Stored items from a collection
%%

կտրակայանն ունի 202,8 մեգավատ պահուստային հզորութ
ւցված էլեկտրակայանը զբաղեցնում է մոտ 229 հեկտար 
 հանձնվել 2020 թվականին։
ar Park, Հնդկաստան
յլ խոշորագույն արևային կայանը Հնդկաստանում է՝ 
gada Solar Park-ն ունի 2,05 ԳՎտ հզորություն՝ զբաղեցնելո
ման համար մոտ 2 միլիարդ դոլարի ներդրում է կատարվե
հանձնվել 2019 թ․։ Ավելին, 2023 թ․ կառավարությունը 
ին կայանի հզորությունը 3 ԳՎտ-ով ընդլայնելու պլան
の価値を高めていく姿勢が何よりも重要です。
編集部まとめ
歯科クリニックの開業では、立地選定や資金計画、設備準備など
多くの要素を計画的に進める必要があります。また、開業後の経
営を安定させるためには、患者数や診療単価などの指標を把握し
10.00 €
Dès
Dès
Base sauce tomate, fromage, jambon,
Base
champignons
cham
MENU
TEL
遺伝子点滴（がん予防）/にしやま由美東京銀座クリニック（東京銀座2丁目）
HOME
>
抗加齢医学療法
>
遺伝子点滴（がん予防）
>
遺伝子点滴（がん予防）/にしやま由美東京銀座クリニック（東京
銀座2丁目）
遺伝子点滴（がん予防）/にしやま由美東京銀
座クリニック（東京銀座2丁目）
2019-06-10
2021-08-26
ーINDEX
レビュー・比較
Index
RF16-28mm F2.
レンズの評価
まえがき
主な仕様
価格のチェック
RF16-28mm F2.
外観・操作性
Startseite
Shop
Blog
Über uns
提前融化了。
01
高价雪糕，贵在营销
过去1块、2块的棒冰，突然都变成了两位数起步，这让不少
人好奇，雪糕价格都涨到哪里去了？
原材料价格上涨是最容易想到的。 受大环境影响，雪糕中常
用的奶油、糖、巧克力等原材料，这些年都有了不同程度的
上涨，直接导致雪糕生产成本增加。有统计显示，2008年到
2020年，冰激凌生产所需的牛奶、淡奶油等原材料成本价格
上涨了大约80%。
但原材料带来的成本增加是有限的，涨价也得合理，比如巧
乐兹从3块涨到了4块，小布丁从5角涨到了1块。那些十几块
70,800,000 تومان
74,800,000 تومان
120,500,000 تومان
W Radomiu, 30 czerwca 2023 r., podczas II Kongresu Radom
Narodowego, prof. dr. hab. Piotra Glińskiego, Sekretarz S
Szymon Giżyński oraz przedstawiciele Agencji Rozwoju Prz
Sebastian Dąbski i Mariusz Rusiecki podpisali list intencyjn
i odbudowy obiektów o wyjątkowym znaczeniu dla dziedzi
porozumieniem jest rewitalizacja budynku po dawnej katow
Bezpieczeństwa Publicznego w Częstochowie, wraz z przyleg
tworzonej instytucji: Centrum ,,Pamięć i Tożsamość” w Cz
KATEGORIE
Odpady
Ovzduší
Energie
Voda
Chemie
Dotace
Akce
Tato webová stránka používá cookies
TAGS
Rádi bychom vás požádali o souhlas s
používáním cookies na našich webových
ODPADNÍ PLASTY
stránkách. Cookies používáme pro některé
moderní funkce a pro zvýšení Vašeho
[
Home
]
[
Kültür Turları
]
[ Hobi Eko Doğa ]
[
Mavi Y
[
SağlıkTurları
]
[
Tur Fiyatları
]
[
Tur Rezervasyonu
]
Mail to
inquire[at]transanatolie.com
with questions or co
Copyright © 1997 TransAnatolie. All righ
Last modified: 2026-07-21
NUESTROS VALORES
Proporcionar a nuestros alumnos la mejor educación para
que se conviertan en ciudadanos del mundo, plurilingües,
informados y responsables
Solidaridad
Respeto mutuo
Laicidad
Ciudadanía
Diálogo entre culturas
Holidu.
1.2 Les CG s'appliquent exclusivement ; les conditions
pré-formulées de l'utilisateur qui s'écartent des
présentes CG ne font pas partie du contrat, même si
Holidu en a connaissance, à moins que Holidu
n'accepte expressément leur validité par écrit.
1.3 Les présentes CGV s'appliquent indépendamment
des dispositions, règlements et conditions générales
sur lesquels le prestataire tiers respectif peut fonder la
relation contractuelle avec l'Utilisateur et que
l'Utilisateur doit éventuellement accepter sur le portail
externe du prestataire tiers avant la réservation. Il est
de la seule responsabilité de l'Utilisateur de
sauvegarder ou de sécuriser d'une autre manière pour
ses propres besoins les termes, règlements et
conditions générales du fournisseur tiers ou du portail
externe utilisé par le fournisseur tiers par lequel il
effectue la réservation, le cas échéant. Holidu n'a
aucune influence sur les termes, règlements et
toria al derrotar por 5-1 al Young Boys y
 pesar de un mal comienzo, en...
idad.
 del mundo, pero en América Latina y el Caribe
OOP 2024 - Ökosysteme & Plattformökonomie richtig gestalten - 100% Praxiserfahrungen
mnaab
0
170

%%

» ASSIGNMENT
Transcribe the rows from the very first line up to and including the line containing "gada Solar Park-ն", copying each line exactly.

» OUTPUT OF THE EXERCISE
կտրակայանն ունի 202,8 մեգավատ պահուստային հզորութ
ւցված էլեկտրակայանը զբաղեցնում է մոտ 229 հեկտար 
 հանձնվել 2020 թվականին։
ar Park, Հնդկաստան
յլ խոշորագույն արևային կայանը Հնդկաստանում է՝ 
gada Solar Park-ն ունի 2,05 ԳՎտ հզորություն՝ զբաղեցնելո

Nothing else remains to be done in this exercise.